| Source information |
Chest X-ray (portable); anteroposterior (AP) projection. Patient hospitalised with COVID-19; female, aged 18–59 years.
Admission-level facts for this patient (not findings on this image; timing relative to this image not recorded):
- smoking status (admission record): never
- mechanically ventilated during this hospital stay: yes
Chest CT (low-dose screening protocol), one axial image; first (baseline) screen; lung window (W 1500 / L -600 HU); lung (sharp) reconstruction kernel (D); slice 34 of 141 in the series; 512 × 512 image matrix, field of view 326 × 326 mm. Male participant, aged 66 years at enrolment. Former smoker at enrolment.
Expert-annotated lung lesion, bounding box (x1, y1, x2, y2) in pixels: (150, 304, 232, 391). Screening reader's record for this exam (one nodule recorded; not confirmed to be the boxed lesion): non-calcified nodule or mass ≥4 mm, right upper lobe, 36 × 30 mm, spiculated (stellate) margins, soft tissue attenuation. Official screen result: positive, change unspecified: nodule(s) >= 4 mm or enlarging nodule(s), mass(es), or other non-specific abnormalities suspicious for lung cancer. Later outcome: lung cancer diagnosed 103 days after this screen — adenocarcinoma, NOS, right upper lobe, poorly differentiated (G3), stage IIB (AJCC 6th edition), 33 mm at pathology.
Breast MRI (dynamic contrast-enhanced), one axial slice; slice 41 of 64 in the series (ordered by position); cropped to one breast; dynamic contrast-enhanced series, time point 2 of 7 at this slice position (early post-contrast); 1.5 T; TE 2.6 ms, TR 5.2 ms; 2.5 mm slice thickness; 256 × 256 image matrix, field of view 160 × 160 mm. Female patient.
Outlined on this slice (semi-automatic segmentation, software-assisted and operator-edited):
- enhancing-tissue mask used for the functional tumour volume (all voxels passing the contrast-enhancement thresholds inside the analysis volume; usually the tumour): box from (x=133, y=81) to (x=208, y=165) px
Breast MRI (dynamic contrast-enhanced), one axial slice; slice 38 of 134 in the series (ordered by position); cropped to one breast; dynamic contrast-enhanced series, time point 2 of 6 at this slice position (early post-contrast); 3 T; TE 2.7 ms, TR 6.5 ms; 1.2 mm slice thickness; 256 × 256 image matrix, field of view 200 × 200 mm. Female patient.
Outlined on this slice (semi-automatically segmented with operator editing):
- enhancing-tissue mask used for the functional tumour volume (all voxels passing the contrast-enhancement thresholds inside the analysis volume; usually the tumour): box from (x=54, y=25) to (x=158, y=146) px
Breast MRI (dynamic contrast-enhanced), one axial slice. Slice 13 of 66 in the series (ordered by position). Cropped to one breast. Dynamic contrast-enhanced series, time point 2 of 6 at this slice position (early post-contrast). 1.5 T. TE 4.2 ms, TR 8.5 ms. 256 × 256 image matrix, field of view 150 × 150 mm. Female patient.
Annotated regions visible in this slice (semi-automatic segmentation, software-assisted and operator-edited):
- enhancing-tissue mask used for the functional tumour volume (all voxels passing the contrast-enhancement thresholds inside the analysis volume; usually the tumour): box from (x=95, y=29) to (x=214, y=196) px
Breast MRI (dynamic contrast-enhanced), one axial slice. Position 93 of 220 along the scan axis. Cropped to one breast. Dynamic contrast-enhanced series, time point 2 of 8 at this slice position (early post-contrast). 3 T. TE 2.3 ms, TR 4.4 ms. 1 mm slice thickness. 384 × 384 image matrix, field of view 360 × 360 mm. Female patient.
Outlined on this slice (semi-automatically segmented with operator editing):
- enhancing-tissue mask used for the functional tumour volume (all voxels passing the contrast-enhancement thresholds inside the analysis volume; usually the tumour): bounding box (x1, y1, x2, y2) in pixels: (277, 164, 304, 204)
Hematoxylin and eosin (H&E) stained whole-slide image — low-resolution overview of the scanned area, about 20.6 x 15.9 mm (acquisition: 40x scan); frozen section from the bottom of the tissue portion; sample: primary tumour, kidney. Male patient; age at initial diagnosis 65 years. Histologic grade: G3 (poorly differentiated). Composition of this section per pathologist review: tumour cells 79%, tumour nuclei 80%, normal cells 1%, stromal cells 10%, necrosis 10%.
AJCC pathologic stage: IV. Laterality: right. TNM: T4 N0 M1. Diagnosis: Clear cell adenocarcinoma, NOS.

| Your task |
Repeat, without change, each line of the data above from the one that contains "Hematoxylin and eosin" through the final line, counting both.

| Exercise result |
Hematoxylin and eosin (H&E) stained whole-slide image — low-resolution overview of the scanned area, about 20.6 x 15.9 mm (acquisition: 40x scan); frozen section from the bottom of the tissue portion; sample: primary tumour, kidney. Male patient; age at initial diagnosis 65 years. Histologic grade: G3 (poorly differentiated). Composition of this section per pathologist review: tumour cells 79%, tumour nuclei 80%, normal cells 1%, stromal cells 10%, necrosis 10%.
AJCC pathologic stage: IV. Laterality: right. TNM: T4 N0 M1. Diagnosis: Clear cell adenocarcinoma, NOS.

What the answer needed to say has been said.